Thursday, July 19, 2012

7.19.12 Reflection of a fictional frozen moment

7.19.12: I attended the Boundless Tales reading series tonight...fabulous and inspiring as always. To be present as new Queens, NYC writers, are leaping at the edge, trusting that the net will appear... is freeing. I spoke to writer Michael Alpiner, who I will be reading with at the NYC Poetry Festival this Sunday, July 22nd 2012 at noon, on the Chumley's stage on Govenor's Island. We spoke about writing frozen moments in time. It reminds me of my fictional poem I wrote last year, posted below....I imagined as if I were a father in Japan in 2011, during the tsunami. What a father could think and feel at the exact moment the deadly wave was coming towards him, his wife, two daughters and puppy.

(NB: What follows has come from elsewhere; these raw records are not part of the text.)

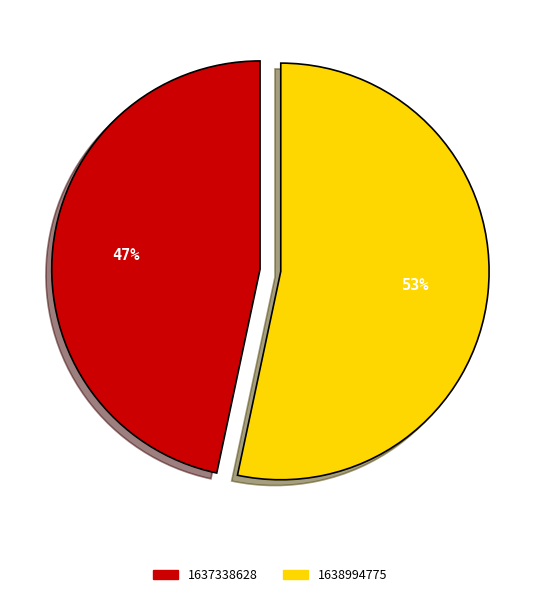

Rank the categories by value from lowest to highest.

1637338628, 1638994775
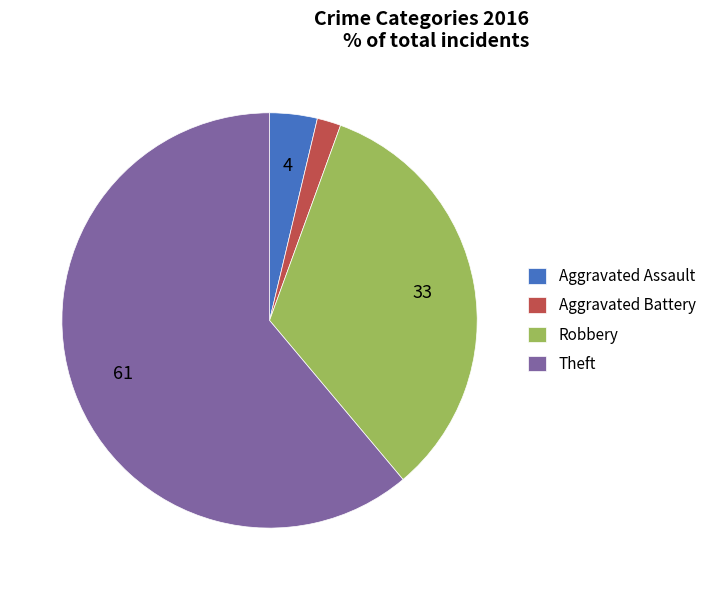

How many segments does this pie chart have?

4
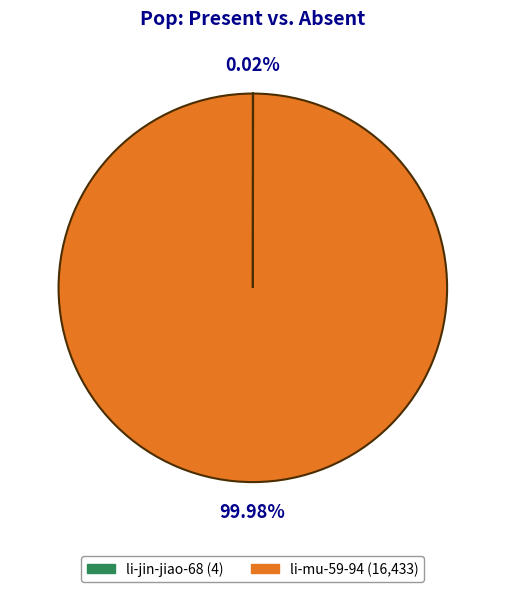

Is there any slice that represents more than half of the pie?

Yes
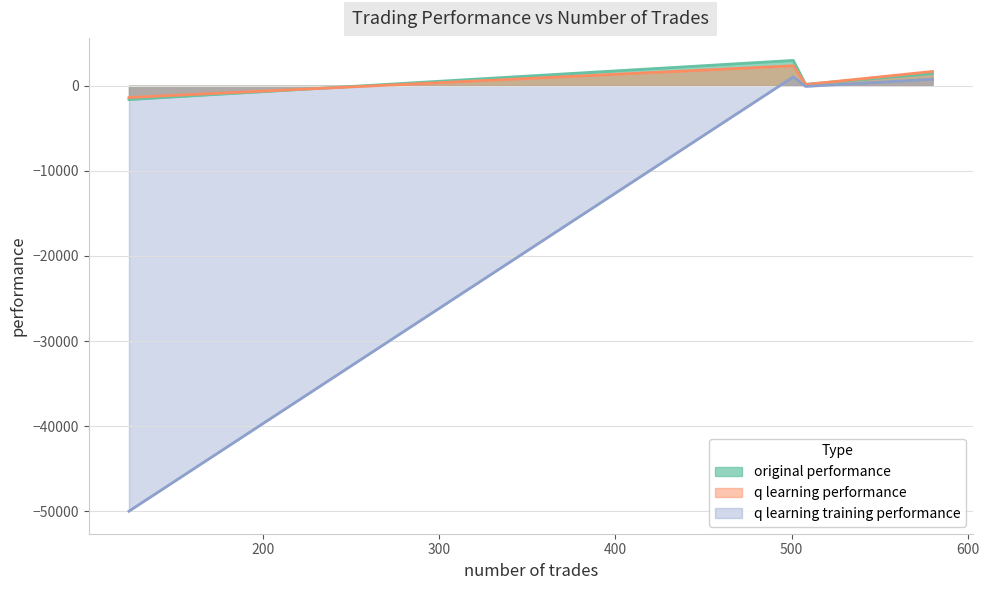

Reading left to right, extract all data points from this chart.

original performance: 508=164.4	580=1429.2	501=2975.1	124=-1623.1
q learning performance: 508=145.0	580=1676.9	501=2348.0	124=-1384.1
q learning training performance: 508=-78.3	580=764.5	501=1045.6	124=-50000.0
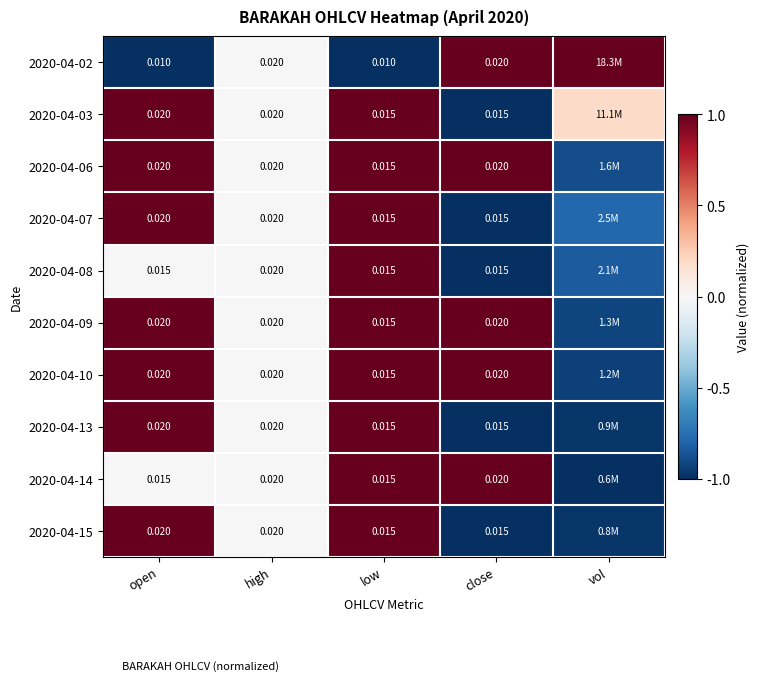

How many values in 2020-04-13 are below zero?

2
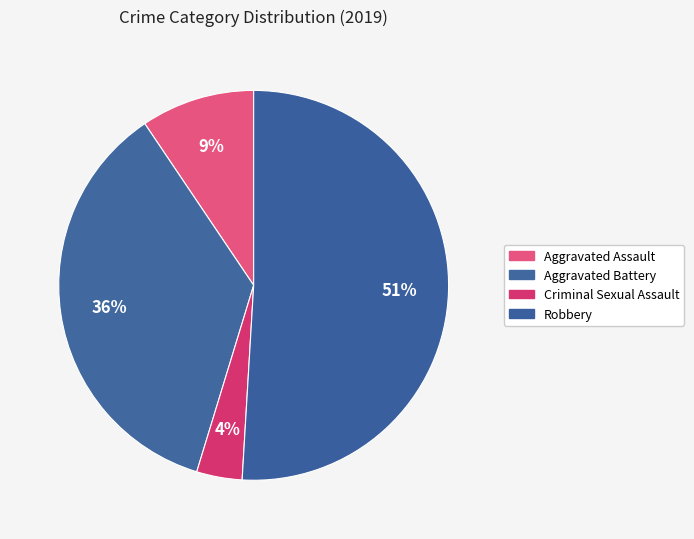

Which slice is the largest?

Robbery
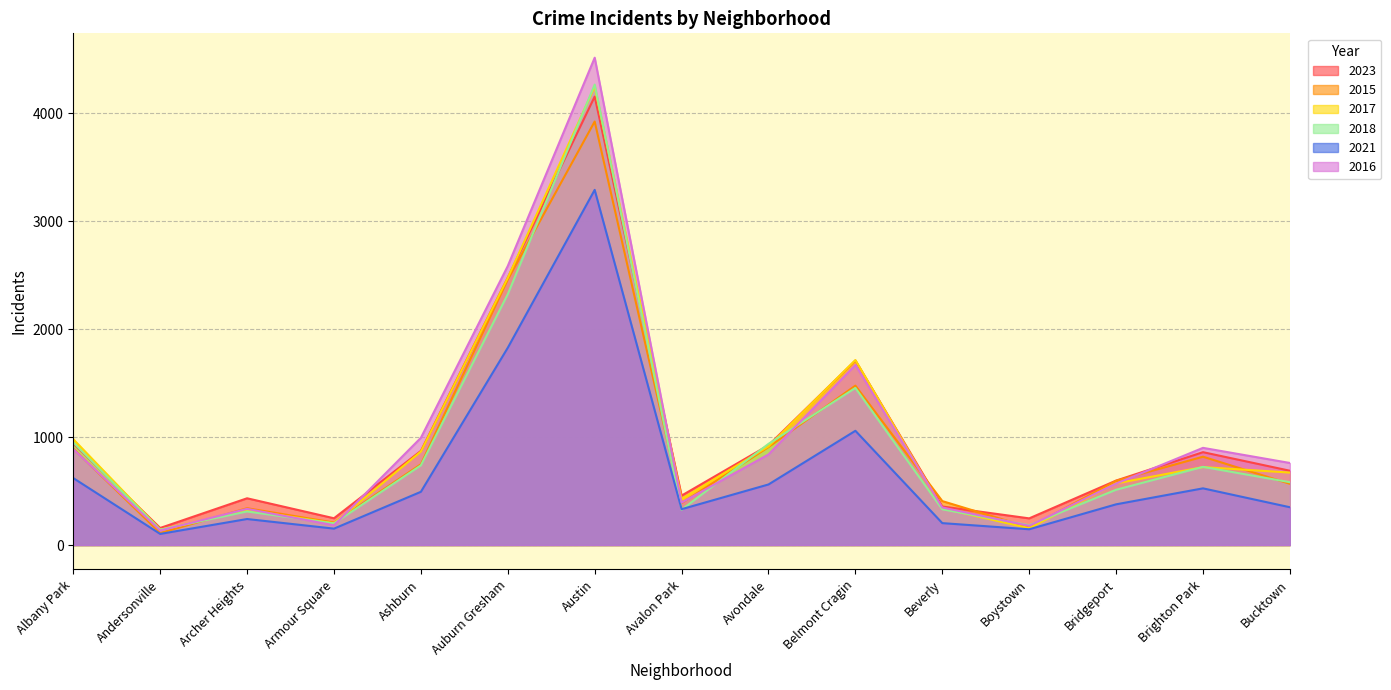

Is the value of 2018 at Bridgeport greater than the value of 2016 at Bucktown?

No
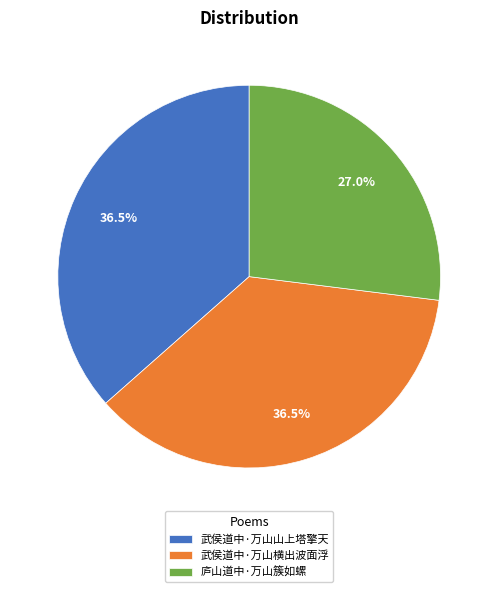

Is the sum of 庐山道中·万山簇如螺 and 武侯道中·万山山上塔擎天 greater than half?

Yes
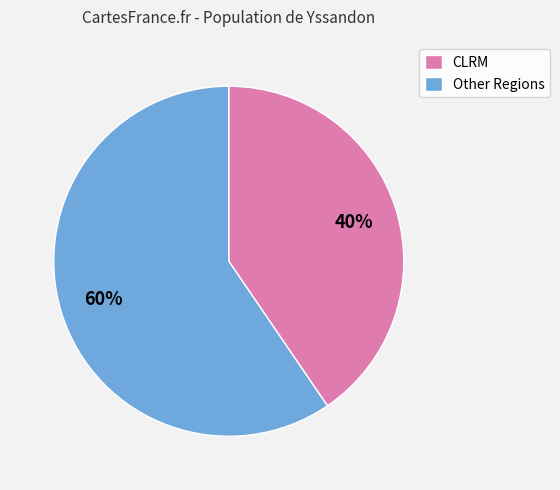

Is there any slice that represents more than half of the pie?

Yes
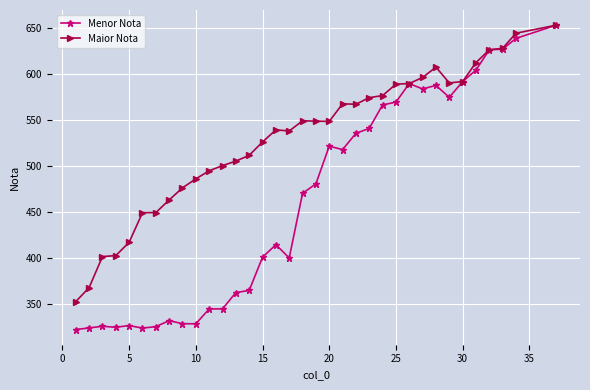

List the series in order of their overall mean, lowest first.

Menor Nota, Maior Nota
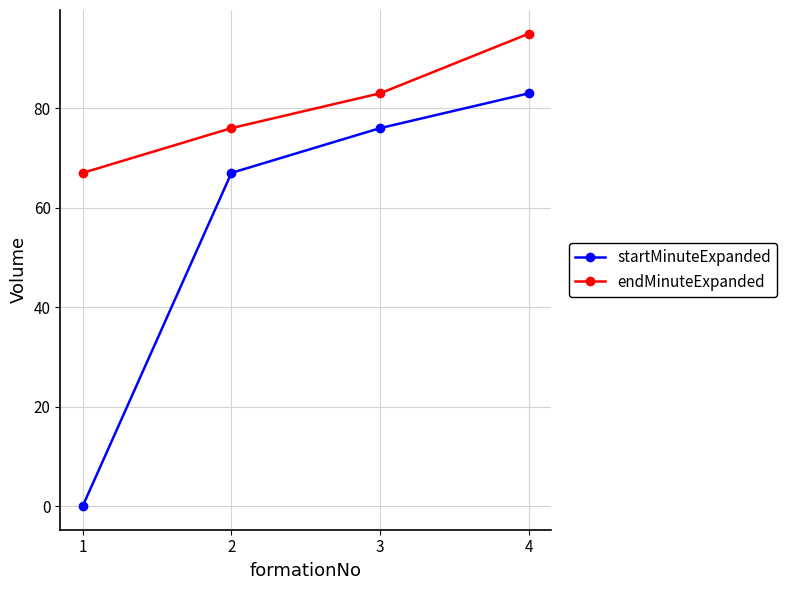

Is this an area chart (filled region under the line)?

No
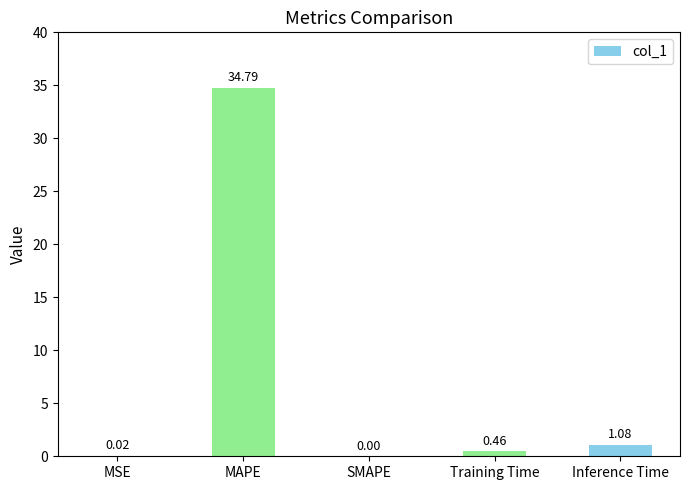

At which label is the value closest to 17?

Inference Time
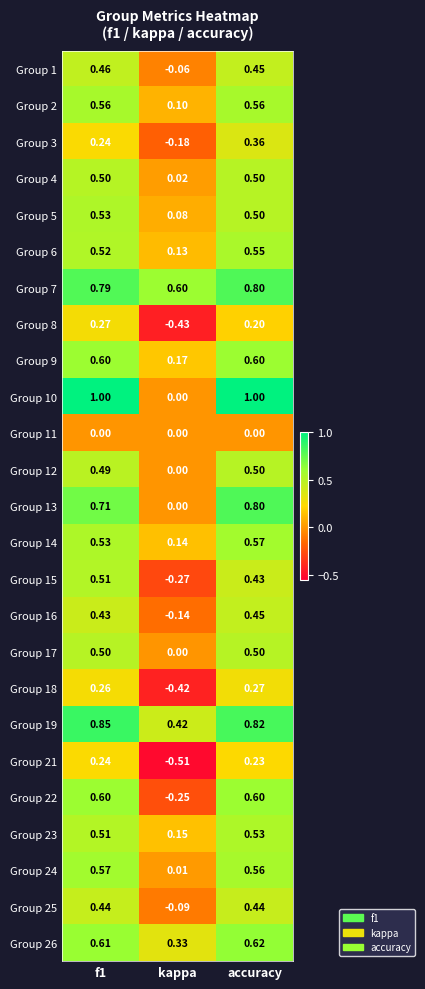

Where is Group 16 nearest to the value 0?

kappa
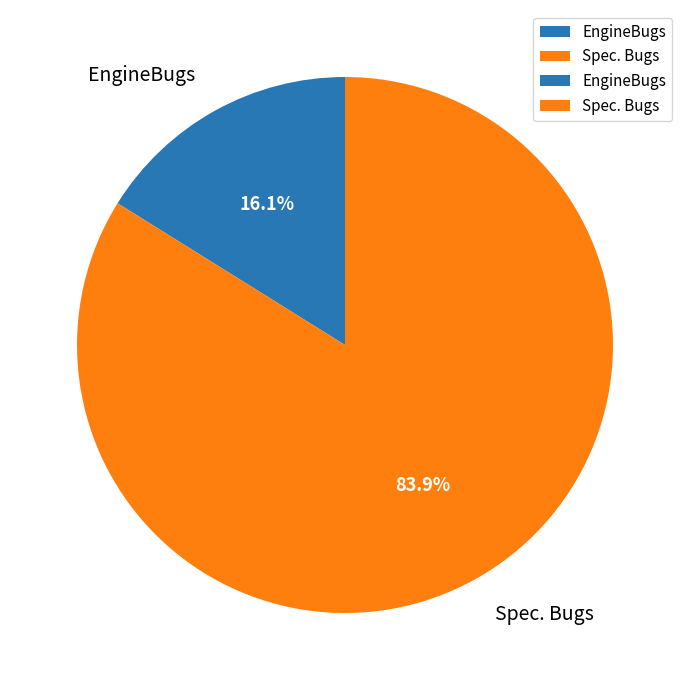

Which slice is the largest?

Spec. Bugs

Higashi Nihon Daishinsai: Eastern Japan’s Great Earthquake Disaster by Jill Parshley ©April 2011

Our local newscaster’s voice just cracked loudly

Been listening to him since I was a child

Sounded like the final pops of kernels bursting at the bottom of the kettle

at Luna’s 3rd birthday party we held in this basement

My stomach is twisted and 40 years of words are stuck in my throat

I have to run and tell the girls before the threatening horn blows once more

And melts their hearts until they sink deep down in the water

with every moment we shared in this old house my grandfather built.

But our puppy June just took her first steps down our porch,

And our mortgage was finally paid up in March

How will I grab the photographs

When there is no time left?

Where is my mother’s wedding ring that I promised Sing

When she was seven?

Will we make it to heaven?

Should I carry Luna on my back with the hand-me-down pack, I once was so ashamed to walk with?

How will my Emma handle this when I kiss her on her lips
one last time?

I’m running towards her now

Watery eyes, I kiss her on her brow

My beautiful wife

We had a fight last night

Because I couldn’t go to Sing’s Karate match, again

I was at work until 10

I grab a pillow case to throw bottles of milk in

Too late

The 46 foot wave already has come in.